◆ TASK TO CARRY OUT
Find every line below where the word "sounds" occurs, then give how many you found and nothing else.

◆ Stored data
•••••

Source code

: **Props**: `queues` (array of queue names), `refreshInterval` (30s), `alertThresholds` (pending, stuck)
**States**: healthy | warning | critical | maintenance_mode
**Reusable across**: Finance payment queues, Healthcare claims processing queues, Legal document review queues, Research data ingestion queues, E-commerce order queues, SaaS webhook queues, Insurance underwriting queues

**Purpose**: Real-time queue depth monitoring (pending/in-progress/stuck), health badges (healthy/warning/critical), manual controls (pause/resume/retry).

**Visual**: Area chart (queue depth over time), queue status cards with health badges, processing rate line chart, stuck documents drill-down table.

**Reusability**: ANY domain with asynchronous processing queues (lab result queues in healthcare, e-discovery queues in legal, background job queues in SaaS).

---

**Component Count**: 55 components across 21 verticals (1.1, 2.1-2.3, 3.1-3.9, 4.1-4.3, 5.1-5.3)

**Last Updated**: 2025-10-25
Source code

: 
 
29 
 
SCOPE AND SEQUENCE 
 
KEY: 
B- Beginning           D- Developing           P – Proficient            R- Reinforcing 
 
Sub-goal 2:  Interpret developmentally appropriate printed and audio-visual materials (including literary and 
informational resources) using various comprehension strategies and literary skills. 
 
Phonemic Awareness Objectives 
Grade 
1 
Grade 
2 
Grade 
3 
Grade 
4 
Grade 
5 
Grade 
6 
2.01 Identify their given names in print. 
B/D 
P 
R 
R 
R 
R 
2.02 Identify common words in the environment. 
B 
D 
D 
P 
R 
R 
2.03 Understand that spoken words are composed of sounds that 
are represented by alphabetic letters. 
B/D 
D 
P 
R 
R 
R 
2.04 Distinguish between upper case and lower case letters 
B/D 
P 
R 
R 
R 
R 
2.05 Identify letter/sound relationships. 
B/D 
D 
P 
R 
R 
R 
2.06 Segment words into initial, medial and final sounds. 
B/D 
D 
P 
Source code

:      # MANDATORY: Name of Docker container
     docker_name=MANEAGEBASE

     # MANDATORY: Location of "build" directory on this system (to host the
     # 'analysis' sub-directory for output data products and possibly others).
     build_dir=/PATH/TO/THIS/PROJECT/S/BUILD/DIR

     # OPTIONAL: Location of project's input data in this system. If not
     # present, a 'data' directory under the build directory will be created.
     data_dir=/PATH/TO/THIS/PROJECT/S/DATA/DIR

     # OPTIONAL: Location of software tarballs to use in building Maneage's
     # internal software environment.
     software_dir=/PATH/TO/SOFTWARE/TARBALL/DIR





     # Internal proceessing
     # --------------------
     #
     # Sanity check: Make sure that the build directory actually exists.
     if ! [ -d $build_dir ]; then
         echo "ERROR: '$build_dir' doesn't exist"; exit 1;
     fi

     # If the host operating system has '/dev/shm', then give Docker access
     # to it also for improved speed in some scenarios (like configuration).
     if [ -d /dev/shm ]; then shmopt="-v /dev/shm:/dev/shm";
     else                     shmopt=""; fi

•••••

◆ RESPONSE AREA
2